August 07, 2016
Don’t Cover Up The Budget Padding – Femi Falana tells APC
The APC leadership had held a meeting with former Chairman, House Committee on Appropriation, Abdulmumin Jibrin and urged him to desist from making any public statement on the issue.
Reacting to the development, Falana said:
“Abdulmumin Jibrin has submitted a petition to the EFCC and ICPC. Until an investigation into the allegations is concluded the issue of prosecution does not arise. The allegations are grave. Apart from budget padding, there are other allegations of corrupt practices.
“It is however doubtful if the anti-graft agencies will be allowed to inquire into Jibrin’s allegations, since there are dangerous moves to resolve the matter as a family affair by the APC. But unfortunately for the party, the cat has been let out of the bag. A cover-up is no longer possible at this stage,” Falana said.
He told Punch that President Buhari signed the 2016 budget believing that it was properly passed by the National Assembly.
“But it has now emerged that 10 legislators led by the Speaker allegedly altered the budget by inserting 2,000 items worth N100bn, otherwise called constituency projects. When it emerged that Jibrin alone allocated N4bn to his constituency the House resolved to remove him. The other members kicked against Jibrin on the ground that 359 members were left to share the remaining N96bn his own part, Jibrin had alleged that the Speaker and nine others inserted projects worth about N40bn in their own constituencies.
"If it is established that the alterations were elected after the passing of the budget by both houses, the issue at hand goes beyond padding. A clear case of conspiracy, fraud and forgery can be established against the suspects.
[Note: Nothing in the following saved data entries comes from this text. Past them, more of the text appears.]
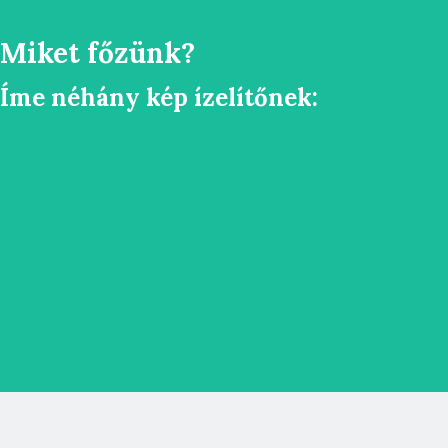
Miket főzünk?
Íme néhány kép ízelítőnek: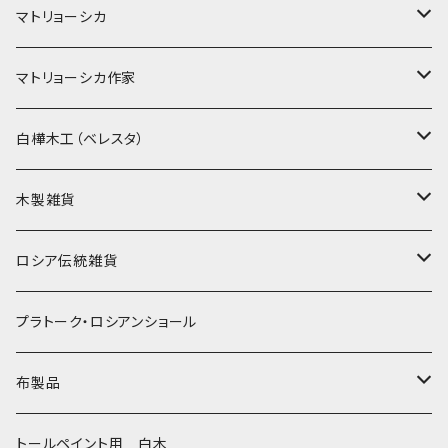
マトリョーシカ
ノン入れ子マトリョーシカ
マトリョーシカ作家
イコンモチーフ
イリーナ・ヴァトゥルーシキナ
白樺木工（ベレスタ）
クリスマス
タマラ・コリエワ
型押しの箱
木製雑貨
ノリンスクの子達
ナジェジダ・イワンツォワ
キャニスター
ニードルケース・お針刺し
ロシア伝統雑貨
動物マトリョーシカ
リュボーフィ・ブズイキナ
白樺編み
ベル・起きあがりこぼし
ホフロマ
プラトーク・ロシアンショール
セミョーノフの子達
タチアナ ドゥビニッチ
トレイ・平皿
オルゴール
アルハンゲリスク
布製品
その他のマトショーシカ
エレナ・イワンツォワ
白樺靴
キッチン
ゴロジェッツ
キッチンクロス
トールペイント用 白木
"Padding takes place when legislators resolve to rewrite the budget by introducing new items outside the estimates prepared and presented to them by the President,” the respected lawyer said.
He said the controversy over padding of budget was laid to rest with the Fiscal Responsibility Act 2007, which allowed the finance minister to source input from certain institutions including the National Assembly during the course of preparing the budget.
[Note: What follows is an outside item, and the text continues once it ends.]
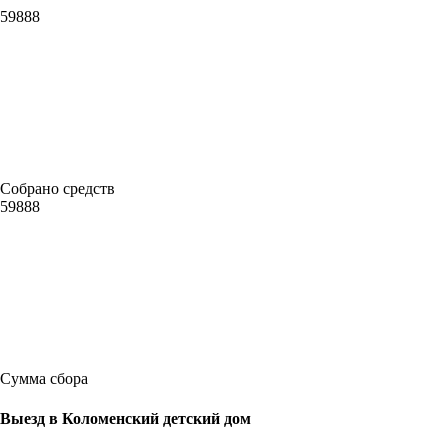
59888
Собрано средств
59888
Сумма сбора
Выезд в Коломенский детский дом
“That is when negotiations and horse-trading with the executive by the legislators is allowed. But neither the Act nor the Nigerian Constitution has empowered the National assembly members to rewrite the national budget by including constituency projects whose costs are fixed by the legislators. Under section 81 of the Constitution, the President is given the exclusive power to cause the budget to be prepared.”